Tabelka już dziś zaludniona- super.RewolucjaSięDzieje, sylvi, Goplana, Lavendula, Maga31, Fidelissa lubią tę wiadomość
-
do tego dziwnego wpisu wyżej
- oxy się bardzo przydaje jak nie ma postępu porodu a nikt nie będzie patrzył czy tatuś nie tworzy złej energii kiedy matka się męczy którąś godzinę a wiadomo im dłuższy poród tym gorzej dla dziecka
zzo absolutnie nie przenika do dziecka!!!! własnie po to podaje się go bezpośrednio do kręgosłupa żeby rodzić w ludzkich warunkach i żeby nie wpłynęło negatywnie na dziecko jak podawane kiedyś znieczulenia dożylne, które teraz też zdarza się że szpitale stosują jak już kobieta nie daje rady z bolu więc lepiej wcześniej wziąść zzo i mieć ludzki poród niż się męczyć do nieprzytomności i wtedy lekarz może cię nafaszerować narkotykami które przenikają do dziecka..
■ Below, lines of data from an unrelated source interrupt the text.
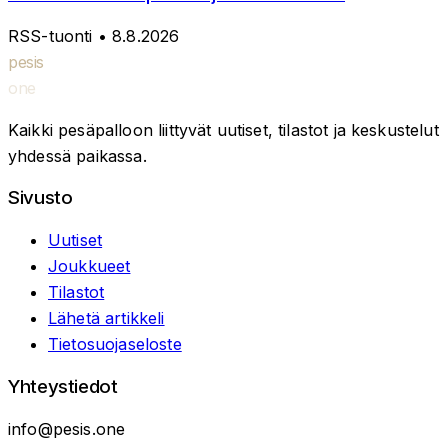
RSS-tuonti
• 8.8.2026
pesis
one
Kaikki pesäpalloon liittyvät uutiset, tilastot ja keskustelut
yhdessä paikassa.
Sivusto
Uutiset
Joukkueet
Tilastot
Lähetä artikkeli
Tietosuojaseloste
Yhteystiedot
info@pesis.one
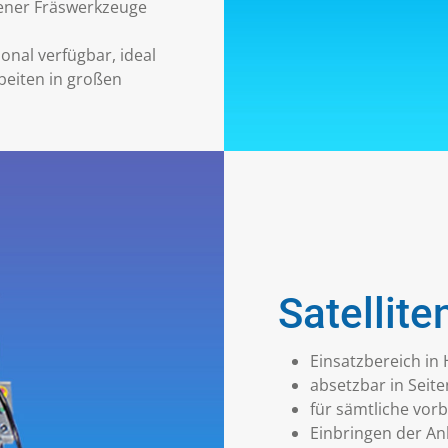
dener Fräswerkzeuge
onal verfügbar, ideal
beiten in großen
Satellit
Einsatzbereich in
absetzbar in Seit
für sämtliche vor
Einbringen der An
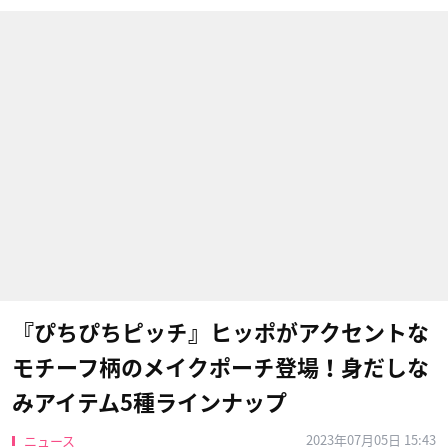
『ぴちぴちピッチ』ヒッポがアクセントな
モチーフ柄のメイクポーチ登場！身だしな
みアイテム5種ラインナップ
2023年07月05日 15:43
ニュース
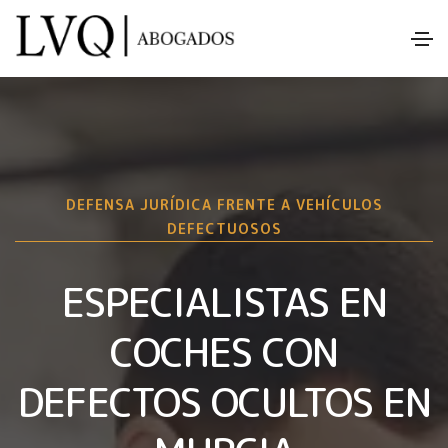
DEFENSA JURÍDICA FRENTE A VEHÍCULOS
DEFECTUOSOS
ESPECIALISTAS EN
COCHES CON
DEFECTOS OCULTOS EN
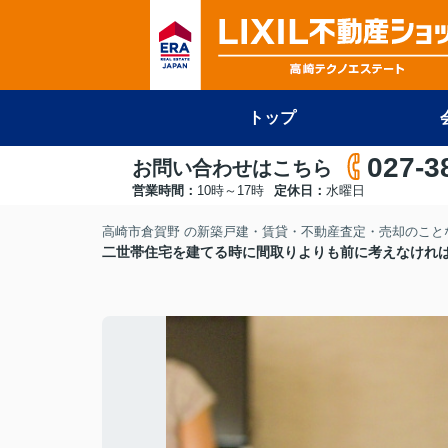
トップ
027-3
お問い合わせはこちら
営業時間：
10時～17時
定休日：
水曜日
高崎市倉賀野 の新築戸建・賃貸・不動産査定・売却のことな
二世帯住宅を建てる時に間取りよりも前に考えなけれ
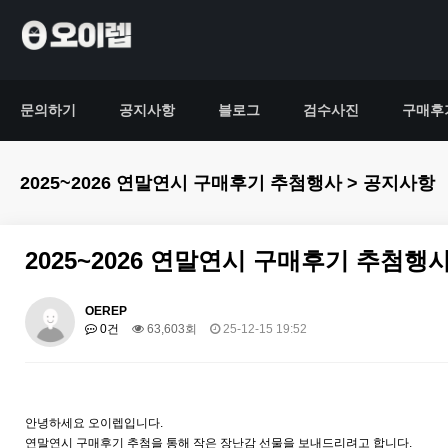
문의하기
공지사항
블로그
검수사진
구매후
2025~2026 연말연시 구매후기 추첨행사 > 공지사항
2025~2026 연말연시 구매후기 추첨행
OEREP
0건
63,603회
25-12-15 19:52
안녕하세요 오이렙입니다.
연말연시 구매후기 추첨을 통해 작은 장난감 선물을 보내드리려고 합니다.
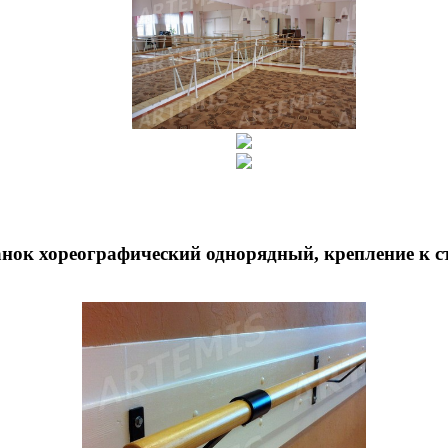
нок хореографический однорядный, крепление к с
a co do douli to sory ale mnie się kojarzy z jakąś akuszerką, pseudo eko ktoś bez wiedzy medycznej który zarabia ciężkie pieniądze na mówieniu kobiecie to co chce usłyszeć .. lepiej opłacić porządną położna i wziąść ze sobą kogoś bliskiego jak mąż czy nawet mama..RewolucjaSięDzieje, KocieOczy, Goplana lubią tę wiadomość
-
Monique wrote:Dziwny ten wpis nijakiej Suzy Lee. Czy to znaczy, że ona jest tą doulą ?
Ja to właśnie tak odebrałam, jako reklamę. Proponuję zignorować bo coś czuję że zaraz wojna może wybuchnąćA tak ogólnie to śmieszne to że wchodzi na forum i przedstawia nam swoje zdanie jako jedyne nieomylne jakbyśmy my jakieś głupie były.